● WORK ORDER
Transcribe each record exactly. Include every one.

● INFORMATION PROVIDED

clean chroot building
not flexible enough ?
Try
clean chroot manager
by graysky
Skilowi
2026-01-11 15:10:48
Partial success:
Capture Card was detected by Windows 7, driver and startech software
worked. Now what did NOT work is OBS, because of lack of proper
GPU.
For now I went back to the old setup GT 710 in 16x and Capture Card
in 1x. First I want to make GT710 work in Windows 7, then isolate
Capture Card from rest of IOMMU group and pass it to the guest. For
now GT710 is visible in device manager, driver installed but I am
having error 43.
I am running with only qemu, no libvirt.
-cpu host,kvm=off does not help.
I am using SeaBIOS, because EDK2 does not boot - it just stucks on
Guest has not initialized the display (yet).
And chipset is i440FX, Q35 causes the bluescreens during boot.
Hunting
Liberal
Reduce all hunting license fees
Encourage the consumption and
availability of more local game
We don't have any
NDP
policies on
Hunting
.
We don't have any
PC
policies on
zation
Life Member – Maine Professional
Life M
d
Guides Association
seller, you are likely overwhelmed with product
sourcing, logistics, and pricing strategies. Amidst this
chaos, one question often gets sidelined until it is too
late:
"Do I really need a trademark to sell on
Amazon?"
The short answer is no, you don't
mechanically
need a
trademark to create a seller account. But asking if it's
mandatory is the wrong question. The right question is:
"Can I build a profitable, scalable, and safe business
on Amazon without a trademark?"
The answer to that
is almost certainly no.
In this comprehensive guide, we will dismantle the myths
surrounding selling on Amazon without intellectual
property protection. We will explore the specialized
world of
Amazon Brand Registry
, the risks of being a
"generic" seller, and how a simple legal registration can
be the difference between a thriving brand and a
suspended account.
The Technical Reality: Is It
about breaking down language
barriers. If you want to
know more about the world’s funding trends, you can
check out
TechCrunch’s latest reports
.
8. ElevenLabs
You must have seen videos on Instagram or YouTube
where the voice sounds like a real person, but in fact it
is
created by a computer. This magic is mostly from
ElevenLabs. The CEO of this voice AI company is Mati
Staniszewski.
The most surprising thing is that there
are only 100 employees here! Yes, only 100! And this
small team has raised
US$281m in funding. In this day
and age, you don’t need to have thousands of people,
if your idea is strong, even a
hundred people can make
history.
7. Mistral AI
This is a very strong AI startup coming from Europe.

● YOUR RESPONSE
clean chroot building
not flexible enough ?
Try
clean chroot manager
by graysky
Skilowi
2026-01-11 15:10:48
Partial success:
Capture Card was detected by Windows 7, driver and startech software
worked. Now what did NOT work is OBS, because of lack of proper
GPU.
For now I went back to the old setup GT 710 in 16x and Capture Card
in 1x. First I want to make GT710 work in Windows 7, then isolate
Capture Card from rest of IOMMU group and pass it to the guest. For
now GT710 is visible in device manager, driver installed but I am
having error 43.
I am running with only qemu, no libvirt.
-cpu host,kvm=off does not help.
I am using SeaBIOS, because EDK2 does not boot - it just stucks on
Guest has not initialized the display (yet).
And chipset is i440FX, Q35 causes the bluescreens during boot.
Hunting
Liberal
Reduce all hunting license fees
Encourage the consumption and
availability of more local game
We don't have any
NDP
policies on
Hunting
.
We don't have any
PC
policies on
zation
Life Member – Maine Professional
Life M
d
Guides Association
seller, you are likely overwhelmed with product
sourcing, logistics, and pricing strategies. Amidst this
chaos, one question often gets sidelined until it is too
late:
"Do I really need a trademark to sell on
Amazon?"
The short answer is no, you don't
mechanically
need a
trademark to create a seller account. But asking if it's
mandatory is the wrong question. The right question is:
"Can I build a profitable, scalable, and safe business
on Amazon without a trademark?"
The answer to that
is almost certainly no.
In this comprehensive guide, we will dismantle the myths
surrounding selling on Amazon without intellectual
property protection. We will explore the specialized
world of
Amazon Brand Registry
, the risks of being a
"generic" seller, and how a simple legal registration can
be the difference between a thriving brand and a
suspended account.
The Technical Reality: Is It
about breaking down language
barriers. If you want to
know more about the world’s funding trends, you can
check out
TechCrunch’s latest reports
.
8. ElevenLabs
You must have seen videos on Instagram or YouTube
where the voice sounds like a real person, but in fact it
is
created by a computer. This magic is mostly from
ElevenLabs. The CEO of this voice AI company is Mati
Staniszewski.
The most surprising thing is that there
are only 100 employees here! Yes, only 100! And this
small team has raised
US$281m in funding. In this day
and age, you don’t need to have thousands of people,
if your idea is strong, even a
hundred people can make
history.
7. Mistral AI
This is a very strong AI startup coming from Europe.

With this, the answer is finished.